We visited Singapore’s museum of corruption last week.
Yes, Singapore has a museum of corruption, as do Thailand and the Ukraine (I’ve also read that they have one that will focus on political corruption planned for Albany, New York, which seems entirely fitting). Singapore’s museum is called the Corruption Reporting Heritage Centre:
This tiny building actually serves a dual purpose: you can learn about Singapore’s anti-corruption campaigns, but you can also report suspected corruption in your workplace or government. They have a machine right outside the door that will allow you to register a corruption complaint without ever walking inside. And inside, they’ll teach you (in inadequate detail, to my mind) about what happens once you have filed a concern:
Clamping down on corruption was a major initiative for Singapore’s fearless leader, Prime Minister Lee Kuan Yew, who wanted to make Singapore an Asian country that would be safe for and attractive to foreign companies.
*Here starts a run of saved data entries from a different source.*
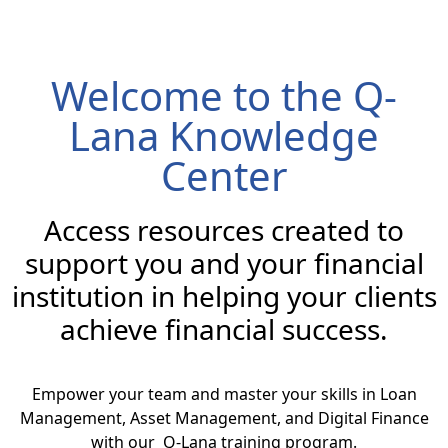
Welcome to the Q-
Lana Knowledge
Center
Access resources created to
support you and your financial
institution in helping your clients
achieve financial success.
Empower your team and master your skills in Loan
Management, Asset Management, and Digital Finance
with our Q-Lana training program.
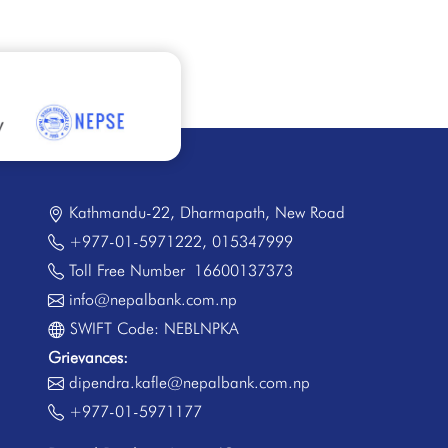
Kathmandu-22, Dharmapath, New Road
+977-01-5971222
,
015347999
Toll Free Number
16600137373
info@nepalbank.com.np
SWIFT Code: NEBLNPKA
Grievances:
dipendra.kafle@nepalbank.com.np
+977-01-5971177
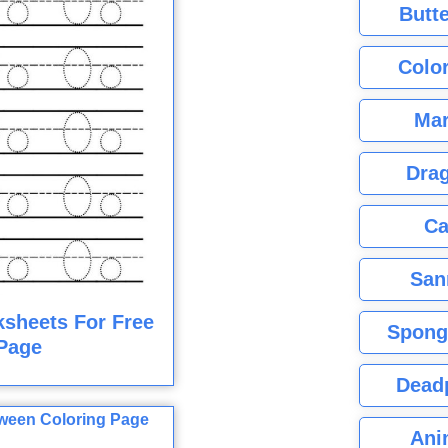
Butte
Color
Mar
Dra
Ca
San
ksheets For Free
Spong
Page
Dead
Ani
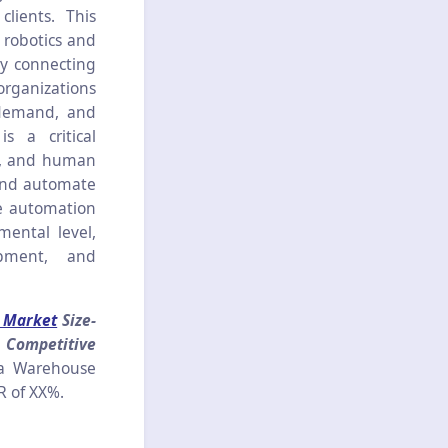
lients. This
 robotics and
by connecting
organizations
r demand, and
 a critical
l, and human
 and automate
se automation
ental level,
ipment, and
 Market
Size-
 Competitive
ea Warehouse
GR of XX%.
He made tougher laws, gave the anti-corruption bureau its own new office space, transferred oversight of the bureau to his own office, and encouraged public watchfulness:
The museum itself is tidy and about the size of our apartment (900 square feet, give or take a bit). A screen that purports to teach you about the history of corruption control in Singapore teaches you that the Corruption Practices Investigation Bureau, one of the oldest anti-corruption organizations in the world, was founded by the Brits in 1952. Unfortunately, the history display is like a giant web page — it’s just a lot of picking from a bunch of options on a screen and then reading whatever comes up. The history pages offer a bunch of “fun facts” that aren’t necessarily fun or historical. But I did like that one of the bureau’s initial emblems was eventually discarded because it looked too much like the logo of a local biscuit company.
The whole museum is dominated by screens — lots and lots of them.
I found most of these “exhibits” painfully vague, but I did appreciate the maps that show corruption around the world …
… and that let you know in large letters that Singapore is the sixth-least corrupt place you can be (clearly we have to figure out what New Zealand is doing right, but we’re about ten thousand light years ahead of Malaysia).
The museum has a very long “game” that you can play (also on screens), which gives you five suspects and requires you to guess who engaged in corrupt business practices. Maybe a ten-year-old would like it, but I’d be surprised — it doesn’t move very fast.
My disappointment at the museum’s blandness turned around when we got to the second room. Here, they have actual artifacts from past Singapore corruption cases, like these lottery balls that were rigged to win.
We spent most of our time at the screens that allowed us to read about various acts of corruption, ranging from business ventures to gaming syndicates …
… to soccer match fixing:
I would not return to this museum, nor would I jump to recommend it to anyone. But I’m glad I went, if only to satisfy my intense curiosity about what might be inside.